Fiyle smiled thoughtfully. “Somehow, that sounds very familiar”, he said. “Prospero used almost exactly those words when he and I parted company on Purgatory, years ago.”

“Let us hope that the journey that begins with this parting works out somewhat better than that one did,” Prospero said.

“Well, at least this time you’re the one doing the traveling, not me,” said Fiyle. “This is the end of the line for me. At least until the comet hits.”

“What will you do, Fiyle?” Caliban asked. “Where will you go?”

The human shook his head back and forth, shrugged, and smiled. “I haven’t the faintest idea. Out. Away.
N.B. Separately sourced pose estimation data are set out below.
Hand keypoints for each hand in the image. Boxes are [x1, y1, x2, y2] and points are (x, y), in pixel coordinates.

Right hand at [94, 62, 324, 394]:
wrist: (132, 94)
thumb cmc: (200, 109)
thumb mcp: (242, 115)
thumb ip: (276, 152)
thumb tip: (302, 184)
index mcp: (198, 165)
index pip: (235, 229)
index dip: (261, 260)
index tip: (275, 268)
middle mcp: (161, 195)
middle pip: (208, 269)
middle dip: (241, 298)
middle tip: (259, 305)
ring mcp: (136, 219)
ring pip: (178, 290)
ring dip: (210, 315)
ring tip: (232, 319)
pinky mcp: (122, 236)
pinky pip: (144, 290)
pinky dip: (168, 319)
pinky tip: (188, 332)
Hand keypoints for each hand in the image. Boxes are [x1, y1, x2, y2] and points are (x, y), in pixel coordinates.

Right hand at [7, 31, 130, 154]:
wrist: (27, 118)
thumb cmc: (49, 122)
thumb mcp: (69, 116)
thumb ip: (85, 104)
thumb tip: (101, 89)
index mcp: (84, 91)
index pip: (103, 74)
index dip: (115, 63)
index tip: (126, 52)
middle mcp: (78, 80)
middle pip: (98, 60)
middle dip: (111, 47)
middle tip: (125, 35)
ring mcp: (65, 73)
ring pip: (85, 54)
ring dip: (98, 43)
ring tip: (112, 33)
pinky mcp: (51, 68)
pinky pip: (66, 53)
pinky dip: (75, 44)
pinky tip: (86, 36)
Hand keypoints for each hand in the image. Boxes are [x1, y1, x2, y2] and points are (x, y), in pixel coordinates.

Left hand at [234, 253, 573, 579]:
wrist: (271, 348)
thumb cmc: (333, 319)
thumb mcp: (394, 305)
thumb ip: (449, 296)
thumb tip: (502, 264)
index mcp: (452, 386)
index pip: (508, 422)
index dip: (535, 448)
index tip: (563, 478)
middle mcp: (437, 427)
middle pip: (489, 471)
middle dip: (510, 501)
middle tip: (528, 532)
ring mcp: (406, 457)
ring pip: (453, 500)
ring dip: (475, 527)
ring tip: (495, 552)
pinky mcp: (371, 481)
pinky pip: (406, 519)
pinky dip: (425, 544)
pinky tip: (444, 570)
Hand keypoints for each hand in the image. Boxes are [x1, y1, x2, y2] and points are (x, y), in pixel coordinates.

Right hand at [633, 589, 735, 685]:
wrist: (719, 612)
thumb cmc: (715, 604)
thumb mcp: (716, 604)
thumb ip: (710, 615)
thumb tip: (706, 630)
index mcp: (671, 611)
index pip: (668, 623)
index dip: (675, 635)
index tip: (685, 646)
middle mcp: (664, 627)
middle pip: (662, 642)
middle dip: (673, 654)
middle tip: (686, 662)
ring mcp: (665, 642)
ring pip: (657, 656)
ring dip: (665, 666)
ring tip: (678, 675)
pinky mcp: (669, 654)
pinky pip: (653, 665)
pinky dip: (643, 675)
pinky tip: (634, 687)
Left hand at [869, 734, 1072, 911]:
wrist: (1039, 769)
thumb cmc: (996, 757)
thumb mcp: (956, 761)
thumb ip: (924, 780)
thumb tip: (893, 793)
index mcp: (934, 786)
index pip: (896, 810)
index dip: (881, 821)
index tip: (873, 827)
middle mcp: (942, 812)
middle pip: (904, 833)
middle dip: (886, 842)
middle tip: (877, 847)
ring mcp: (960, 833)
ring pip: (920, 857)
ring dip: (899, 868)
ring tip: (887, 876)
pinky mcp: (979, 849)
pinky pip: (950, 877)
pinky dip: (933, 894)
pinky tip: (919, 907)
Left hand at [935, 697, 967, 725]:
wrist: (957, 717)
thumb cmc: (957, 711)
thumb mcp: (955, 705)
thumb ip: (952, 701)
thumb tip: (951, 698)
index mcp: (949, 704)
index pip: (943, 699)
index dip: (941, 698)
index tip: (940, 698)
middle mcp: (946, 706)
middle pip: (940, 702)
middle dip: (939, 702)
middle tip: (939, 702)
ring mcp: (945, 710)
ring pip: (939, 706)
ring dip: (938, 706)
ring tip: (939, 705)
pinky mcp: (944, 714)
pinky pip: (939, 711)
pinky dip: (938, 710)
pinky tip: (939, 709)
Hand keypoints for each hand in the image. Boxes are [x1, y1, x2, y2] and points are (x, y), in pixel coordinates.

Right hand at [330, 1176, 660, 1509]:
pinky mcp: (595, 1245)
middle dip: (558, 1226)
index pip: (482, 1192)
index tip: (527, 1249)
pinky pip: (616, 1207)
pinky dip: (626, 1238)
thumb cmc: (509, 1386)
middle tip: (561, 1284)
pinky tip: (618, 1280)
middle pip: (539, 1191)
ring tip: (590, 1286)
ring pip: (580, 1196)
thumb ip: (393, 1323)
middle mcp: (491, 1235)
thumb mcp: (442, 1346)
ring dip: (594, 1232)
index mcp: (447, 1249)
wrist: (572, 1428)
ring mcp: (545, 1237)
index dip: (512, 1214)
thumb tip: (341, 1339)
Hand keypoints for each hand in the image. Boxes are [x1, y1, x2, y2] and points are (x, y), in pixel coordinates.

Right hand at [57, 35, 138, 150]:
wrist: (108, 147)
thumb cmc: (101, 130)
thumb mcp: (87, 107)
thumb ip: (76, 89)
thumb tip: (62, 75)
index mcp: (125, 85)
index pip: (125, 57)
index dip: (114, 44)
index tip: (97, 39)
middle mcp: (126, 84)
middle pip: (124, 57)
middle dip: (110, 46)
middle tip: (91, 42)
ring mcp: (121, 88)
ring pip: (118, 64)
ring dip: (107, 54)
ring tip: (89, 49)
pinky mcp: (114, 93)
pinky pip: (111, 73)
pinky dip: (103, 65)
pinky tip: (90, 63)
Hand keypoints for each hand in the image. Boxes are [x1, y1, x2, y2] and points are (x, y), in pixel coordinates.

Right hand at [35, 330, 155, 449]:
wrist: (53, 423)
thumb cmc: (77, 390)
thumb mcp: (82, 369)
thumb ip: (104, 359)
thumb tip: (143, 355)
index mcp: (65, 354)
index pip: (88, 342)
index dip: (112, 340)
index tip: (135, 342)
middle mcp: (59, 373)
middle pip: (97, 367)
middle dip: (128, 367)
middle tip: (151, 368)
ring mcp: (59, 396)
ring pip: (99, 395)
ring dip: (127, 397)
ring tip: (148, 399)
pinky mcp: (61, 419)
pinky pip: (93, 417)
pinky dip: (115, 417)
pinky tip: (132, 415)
Someplace they won’t look for me. Someplace I can start over. But I’ll stay in Depot for a while. No one knows me here.”

Depot was the largest human settlement in the Utopia region, which was not saying a great deal. As its name implied, it was little more than a shipping point for the small and scattered settlements of that part of eastern Terra Grande.

“But why?” asked Caliban. “We have reasons for coming here, but why should you want to hide out in a town that’s going to be destroyed?” said Caliban.

“Precisely because it’s going to be destroyed,” said Fiyle with a grin. “That right there ought to make it a great place to disappear from. I can cook myself up a new identity, based in Depot, and say whatever I want about the new me. How’s anyone going to check the records, when Depot is a smoldering ruin? And maybe I’ll have a chance to fiddle the town records before they archive them and ship them off. Maybe the records will wind up saying I’m a prosperous businessman with a large bank balance. Once the town is flattened and the population is dispersed, who’ll be able to know for sure that I’m not?”